►
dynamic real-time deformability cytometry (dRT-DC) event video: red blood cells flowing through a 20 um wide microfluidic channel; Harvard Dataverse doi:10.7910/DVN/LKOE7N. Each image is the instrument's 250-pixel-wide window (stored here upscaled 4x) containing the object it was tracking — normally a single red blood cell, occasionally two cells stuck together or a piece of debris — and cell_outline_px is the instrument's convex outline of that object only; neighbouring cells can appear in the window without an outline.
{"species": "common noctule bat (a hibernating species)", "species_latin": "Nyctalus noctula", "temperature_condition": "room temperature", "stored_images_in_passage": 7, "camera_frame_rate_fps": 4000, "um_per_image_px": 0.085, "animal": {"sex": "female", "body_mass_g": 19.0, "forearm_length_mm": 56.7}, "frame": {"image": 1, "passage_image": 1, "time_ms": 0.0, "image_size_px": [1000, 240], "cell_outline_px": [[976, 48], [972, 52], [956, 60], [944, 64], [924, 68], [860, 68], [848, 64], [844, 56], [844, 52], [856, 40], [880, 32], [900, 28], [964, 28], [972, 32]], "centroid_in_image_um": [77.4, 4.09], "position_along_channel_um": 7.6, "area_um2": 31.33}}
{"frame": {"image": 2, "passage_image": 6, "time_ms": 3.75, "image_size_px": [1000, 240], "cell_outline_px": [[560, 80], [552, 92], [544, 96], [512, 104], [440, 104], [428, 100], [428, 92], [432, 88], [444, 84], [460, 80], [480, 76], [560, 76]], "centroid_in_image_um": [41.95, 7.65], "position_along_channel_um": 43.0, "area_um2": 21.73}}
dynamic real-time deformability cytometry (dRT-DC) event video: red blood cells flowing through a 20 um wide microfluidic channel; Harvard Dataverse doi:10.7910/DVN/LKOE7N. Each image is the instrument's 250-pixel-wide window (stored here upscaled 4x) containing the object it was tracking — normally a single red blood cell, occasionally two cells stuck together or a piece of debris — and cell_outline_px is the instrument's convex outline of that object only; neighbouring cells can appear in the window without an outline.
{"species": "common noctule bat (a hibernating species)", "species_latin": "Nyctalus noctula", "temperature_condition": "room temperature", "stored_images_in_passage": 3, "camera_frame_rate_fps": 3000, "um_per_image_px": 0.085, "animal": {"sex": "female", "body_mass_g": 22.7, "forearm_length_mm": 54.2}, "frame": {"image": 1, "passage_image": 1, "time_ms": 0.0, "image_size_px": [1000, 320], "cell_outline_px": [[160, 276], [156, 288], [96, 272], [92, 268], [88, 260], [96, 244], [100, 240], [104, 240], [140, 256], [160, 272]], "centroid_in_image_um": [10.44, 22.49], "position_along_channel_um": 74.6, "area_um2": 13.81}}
◄
(What to produce)
Reproduce the complete data exactly as presented above.

(Written solution)
dynamic real-time deformability cytometry (dRT-DC) event video: red blood cells flowing through a 20 um wide microfluidic channel; Harvard Dataverse doi:10.7910/DVN/LKOE7N. Each image is the instrument's 250-pixel-wide window (stored here upscaled 4x) containing the object it was tracking — normally a single red blood cell, occasionally two cells stuck together or a piece of debris — and cell_outline_px is the instrument's convex outline of that object only; neighbouring cells can appear in the window without an outline.
{"species": "common noctule bat (a hibernating species)", "species_latin": "Nyctalus noctula", "temperature_condition": "room temperature", "stored_images_in_passage": 7, "camera_frame_rate_fps": 4000, "um_per_image_px": 0.085, "animal": {"sex": "female", "body_mass_g": 19.0, "forearm_length_mm": 56.7}, "frame": {"image": 1, "passage_image": 1, "time_ms": 0.0, "image_size_px": [1000, 240], "cell_outline_px": [[976, 48], [972, 52], [956, 60], [944, 64], [924, 68], [860, 68], [848, 64], [844, 56], [844, 52], [856, 40], [880, 32], [900, 28], [964, 28], [972, 32]], "centroid_in_image_um": [77.4, 4.09], "position_along_channel_um": 7.6, "area_um2": 31.33}}
{"frame": {"image": 2, "passage_image": 6, "time_ms": 3.75, "image_size_px": [1000, 240], "cell_outline_px": [[560, 80], [552, 92], [544, 96], [512, 104], [440, 104], [428, 100], [428, 92], [432, 88], [444, 84], [460, 80], [480, 76], [560, 76]], "centroid_in_image_um": [41.95, 7.65], "position_along_channel_um": 43.0, "area_um2": 21.73}}
dynamic real-time deformability cytometry (dRT-DC) event video: red blood cells flowing through a 20 um wide microfluidic channel; Harvard Dataverse doi:10.7910/DVN/LKOE7N. Each image is the instrument's 250-pixel-wide window (stored here upscaled 4x) containing the object it was tracking — normally a single red blood cell, occasionally two cells stuck together or a piece of debris — and cell_outline_px is the instrument's convex outline of that object only; neighbouring cells can appear in the window without an outline.
{"species": "common noctule bat (a hibernating species)", "species_latin": "Nyctalus noctula", "temperature_condition": "room temperature", "stored_images_in_passage": 3, "camera_frame_rate_fps": 3000, "um_per_image_px": 0.085, "animal": {"sex": "female", "body_mass_g": 22.7, "forearm_length_mm": 54.2}, "frame": {"image": 1, "passage_image": 1, "time_ms": 0.0, "image_size_px": [1000, 320], "cell_outline_px": [[160, 276], [156, 288], [96, 272], [92, 268], [88, 260], [96, 244], [100, 240], [104, 240], [140, 256], [160, 272]], "centroid_in_image_um": [10.44, 22.49], "position_along_channel_um": 74.6, "area_um2": 13.81}}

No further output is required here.